El trágico accidente aéreo que ha costado la vida a 62 militares
españoles cuando regresaban de una misión humanitaria en Afganistán
ha producido a partes iguales indignación y dolor. Dolor porque
supone la pérdida de compatriotas que, precisamente, volvían a casa
después de dedicarse en cuerpo y alma a labores de solidaridad en
un país muy castigado. E indignación porque el avión en el que
realizaban el viaje era una aparato ucraniano alquilado por el
Ministerio de Defensa por su bajo coste.
Contemplar en televisión el lugar del siniestro y conocer las
circunstancias meteorológicas en que se produjo da una idea clara
de los motivos del choque, en una zona de montaña abrupta y con una
niebla cerrada que imposibilitó el aterrizaje.
Pese a ello han saltado las alarmas y la polémica se ha desatado
en relación a un suceso que, en opinión de algunos, podría haberse
evitado, especialmente tras conocerse el escalofriante dato que
revela que en seis meses la compañía ucraniana responsable del
vuelo ha sufrido tres accidentes. A nadie se le oculta la poca
confianza que los aviones y las tripulaciones de compañías surgidas
tras la caída de la Unión Soviética despiertan en el mundo
occidental. Sus bajos costes esconden, en muchas ocasiones,
mantenimientos deficientes y tripulaciones poco preparadas.

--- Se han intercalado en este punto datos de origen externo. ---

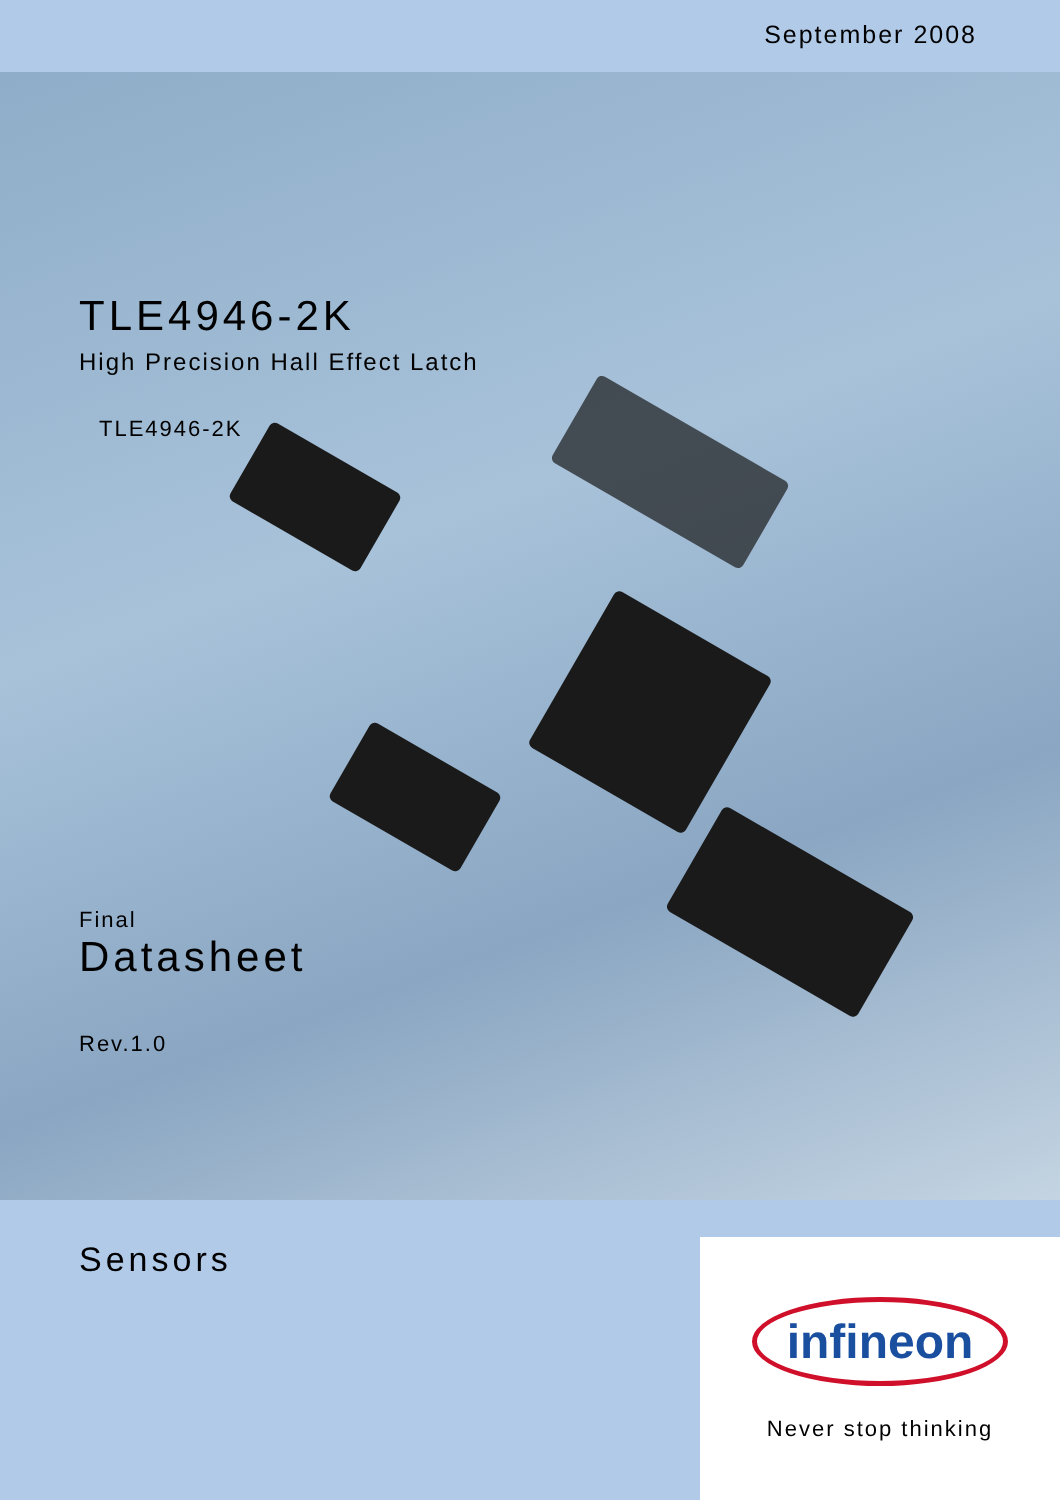September 2008
TLE4946-2K
High Precision Hall Effect Latch
TLE4946-2K
Final
Datasheet
Rev.1.0
Sensors
infineon
Never stop thinking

Es urgente que el asunto llegue al Parlamento y se depuren
responsabilidades. ¿Por qué no se utilizó uno de los aviones de la
Fuerza Aérea destinados habitualmente al traslado del presidente
del Gobierno y de los Reyes? Por una simple cuestión presupuestaria
no se puede poner en peligro la seguridad de las tropas destacadas
en misiones de paz. Si España desea mantener su presencia en zonas
alejadas del territorio nacional debe hacerlo con todas las
garantías para los profesionales de las Fuerzas Armadas.